Likewise, millage rates are on the rise, especially in high-growth markets where exponential demand is driving housing and commercial prices higher. Some municipalities are following that trend, although actual self-storage property values may be far less as the data used to establish millage rates is now outdated by two years. This, combined with the recent drastic shifts in interest rates, construction costs, and other factors, and the resulting valuation is unrealistic at best.
Only if the market normalizes or regulates and municipalities form valuations based on data drawn from period without rapid fluctuations will property valuations be more realistic. Until then, tax appeals may offer owners some relief.
These rising costs are also affecting the self-storage industry. Increases in the cost of material goods, labor, repairs and maintenance, and other expenses are negatively impacting profitability. Couple that with lower occupancy rates and rental rates, and self-storage operators are feeling the squeeze. Simultaneously, rising costs also affect the housing sector limiting new construction and residential moves, also contributing to the aforementioned low occupancy rates.
A perfect storm of high-priced materials, costly labor, and expensive financing is taking new facility builds off the table for many.
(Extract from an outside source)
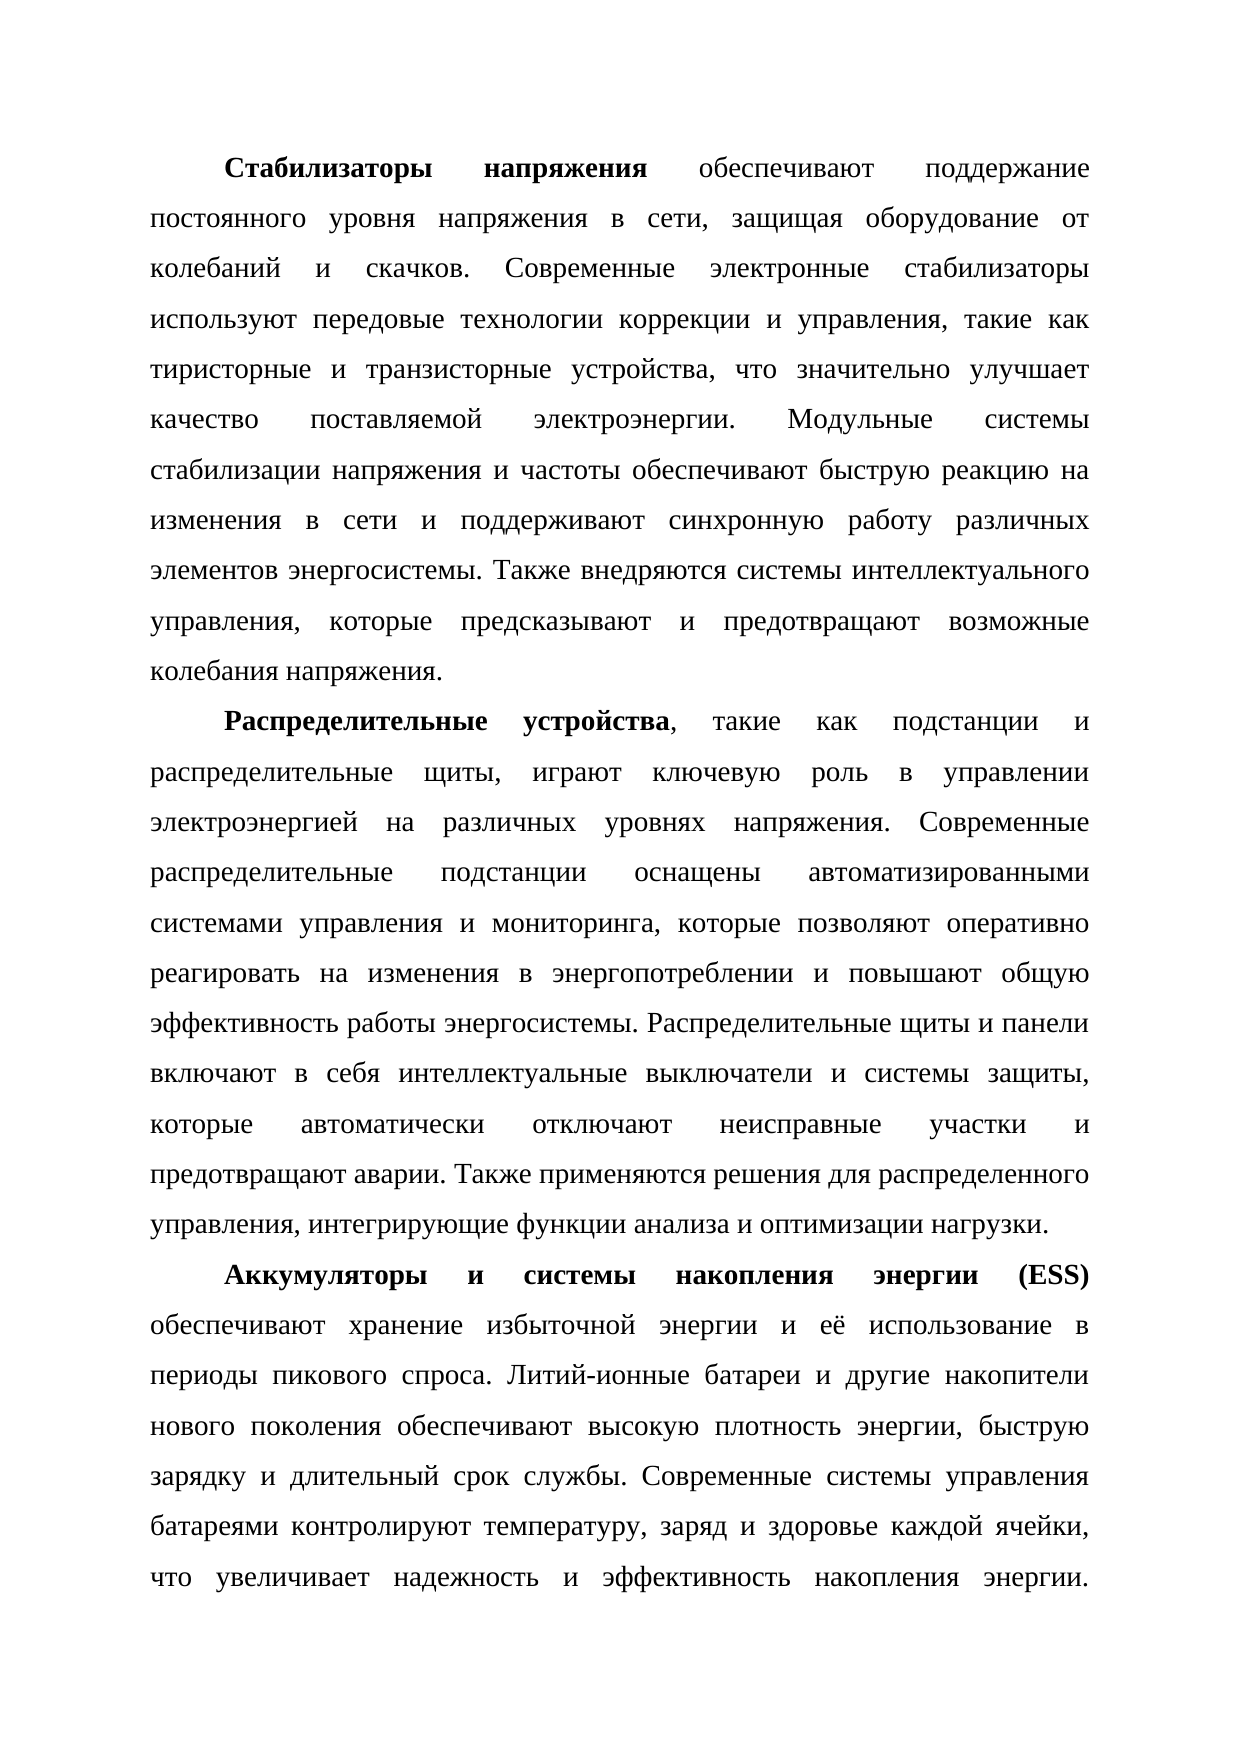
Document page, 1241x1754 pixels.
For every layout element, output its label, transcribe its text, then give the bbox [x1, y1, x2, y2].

The good news is inflation is already cooling, and prices should mimic the decline.
This, coupled with all the other economic factors, is damaging this sector’s bottom lines.
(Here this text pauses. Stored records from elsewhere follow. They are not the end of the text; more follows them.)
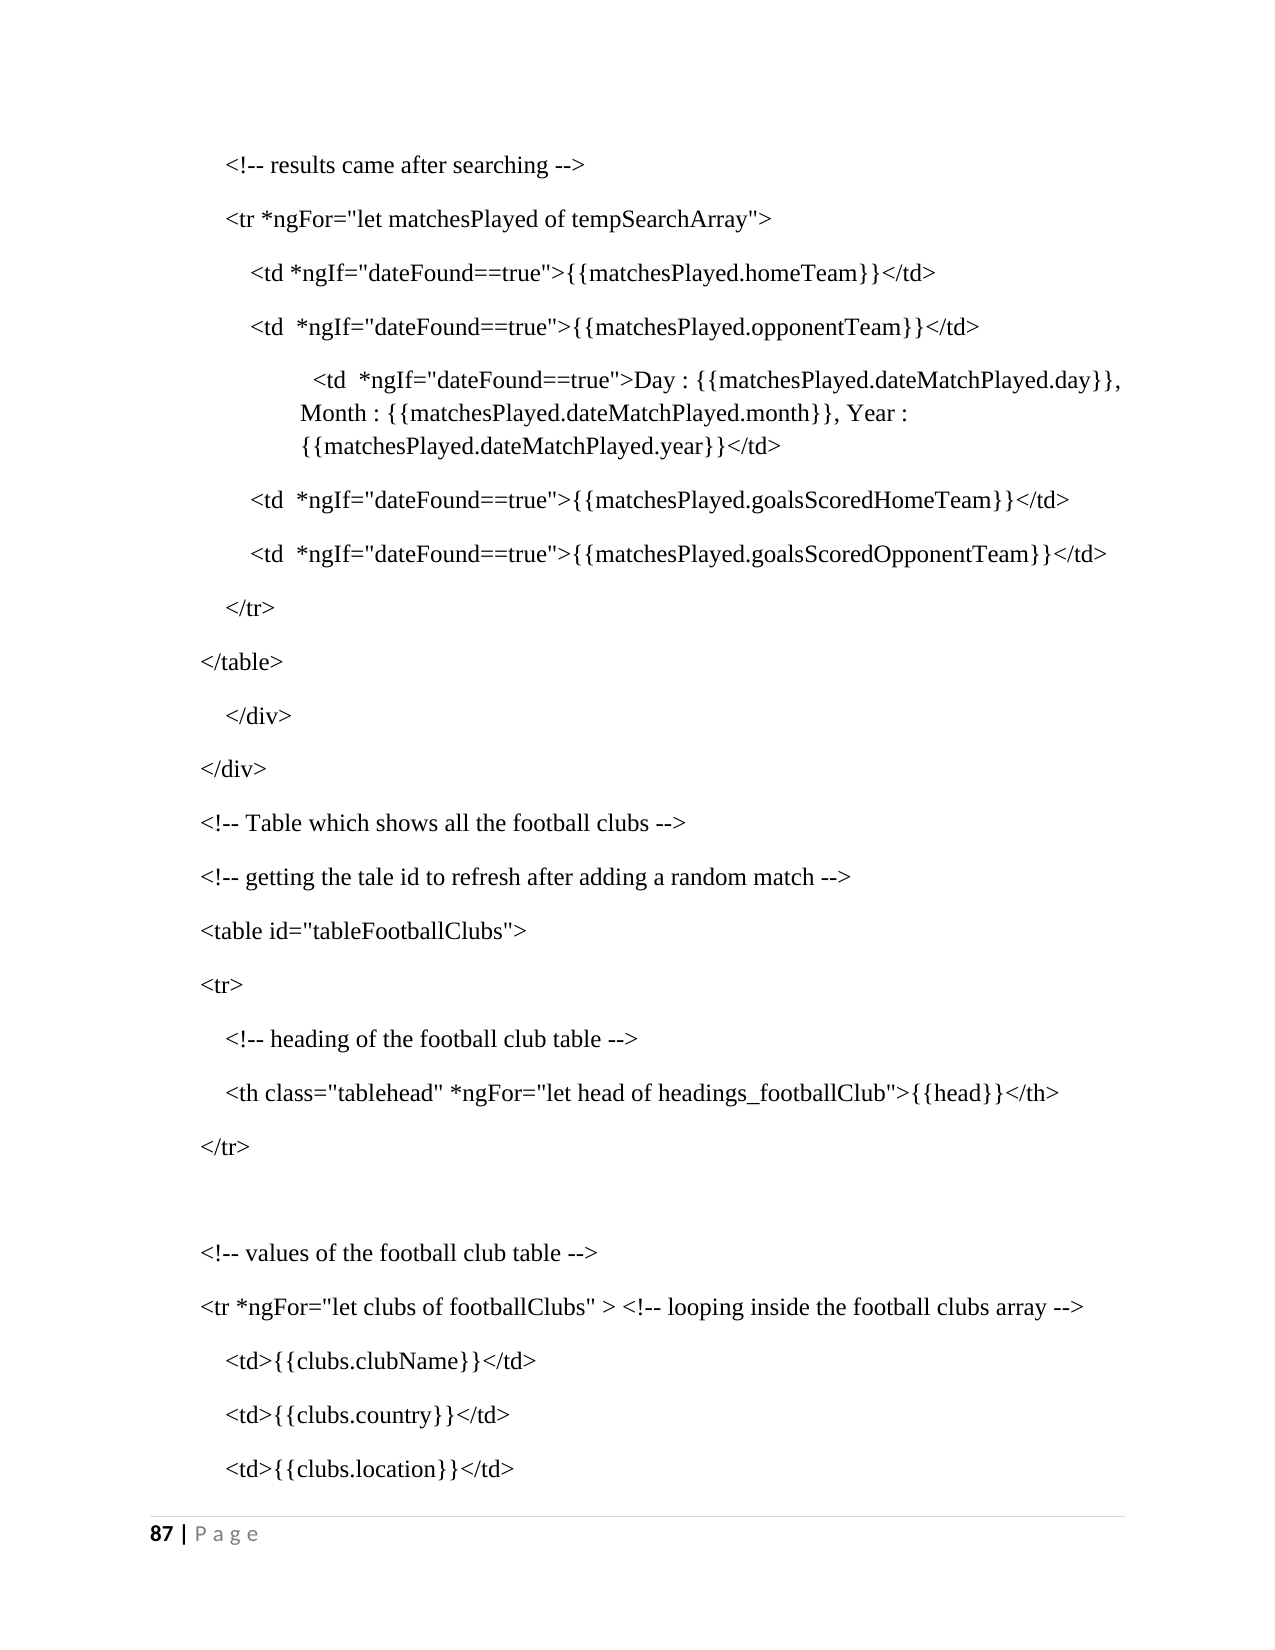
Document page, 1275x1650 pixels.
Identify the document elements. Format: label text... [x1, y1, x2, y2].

text <td>{{clubs.country}}</td> [150, 1400, 1125, 1429]
text <td>{{clubs.location}}</td> [150, 1454, 1125, 1483]
text </div> [150, 701, 1125, 729]
text </tr> [150, 1132, 1125, 1160]
text <tr *ngFor="let matchesPlayed of tempSearchArray"> [150, 204, 1125, 233]
text <!-- getting the tale id to refresh after adding a random match --> [150, 862, 1125, 891]
text <td *ngIf="dateFound==true">{{matchesPlayed.goalsScoredOpponentTeam}}</td> [150, 539, 1125, 568]
text <td *ngIf="dateFound==true">{{matchesPlayed.goalsScoredHomeTeam}}</td> [150, 485, 1125, 514]
text <!-- results came after searching --> [150, 150, 1125, 179]
text <tr> [150, 970, 1125, 999]
text <td>{{clubs.clubName}}</td> [150, 1346, 1125, 1375]
text </table> [150, 647, 1125, 676]
text <td *ngIf="dateFound==true">{{matchesPlayed.homeTeam}}</td> [150, 258, 1125, 286]
text <th class="tablehead" *ngFor="let head of headings_footballClub">{{head}}</th> [150, 1078, 1125, 1106]
text <td *ngIf="dateFound==true">Day : {{matchesPlayed.dateMatchPlayed.day}}, Month : {{matchesPlayed.dateMatchPlayed.month}}, Year : {{matchesPlayed.dateMatchPlayed.year}}</td> [300, 365, 1125, 460]
text </tr> [150, 593, 1125, 622]
text <tr *ngFor="let clubs of footballClubs" > <!-- looping inside the football clubs array --> [150, 1292, 1125, 1321]
text <!-- heading of the football club table --> [150, 1024, 1125, 1053]
text </div> [150, 754, 1125, 783]
text <td *ngIf="dateFound==true">{{matchesPlayed.opponentTeam}}</td> [150, 312, 1125, 340]
text <table id="tableFootballClubs"> [150, 916, 1125, 945]
text <!-- values of the football club table --> [150, 1238, 1125, 1267]
text <!-- Table which shows all the football clubs --> [150, 808, 1125, 837]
With more institutional capital entering the market, the industry is emerging more sophisticated and savvier than ever. New and existing operators are embracing technology and developing a more informed understanding of how to run successful self-storage operations.
Booming industries tend to hatch new third-party service providers, and the self-storage sector is no different. For instance, owners now source accurate and timely sales comps, market rents, and other valuable statistics that result in more proficient operations and business strategies.
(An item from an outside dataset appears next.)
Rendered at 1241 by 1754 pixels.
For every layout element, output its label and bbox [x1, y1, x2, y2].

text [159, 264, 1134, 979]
There are still safe havens. For every market that is oversaturated, there are plenty that are still relatively untapped. Even today, secondary and tertiary markets, those outside of the top 50 markets, as well as rural markets, offer sound investment opportunities for those seeking self-storage opportunities.
The occasional sleepless night is to be expected in any industry. Understanding those nightmares, and how to avoid or mitigate them, is key to finding success in this business moving forward.
- Security – Ensure that the facility is secure with updated cameras and fencing, a reliable lock system, and proper lighting.
- Customer Service – Employ reliable and competent staff or select a reputable management company. Excelling in customer service is key to customers renewing leases.
- Spring Cleaning – Put your best foot forward with a clean, modern facility. Invest in effective marketing tactics including signs, website, and advertising that captures potential customers.
- Harness Expenses – Understand the financial picture of each property so that expenses become a controlled, budgeted line item and business decisions are informed and proactive.
- The Low Road – Invest in low-cost differentiators that improve operations such as overall beautification, curb appeal, repairing or replacing asphalt, and other general maintenance.
- Question the Tax Man – Challenge the tax assessment by presenting comparable properties and other key analytics to the assessor.
- Solid Ground – Start with a comprehensive and realistic investment plan that spans the life of the investment in order to protect potential yields. Planning capital improvements, staying informed of current property values, understanding the hold period, and restraining from over-leverage established a protected investor position.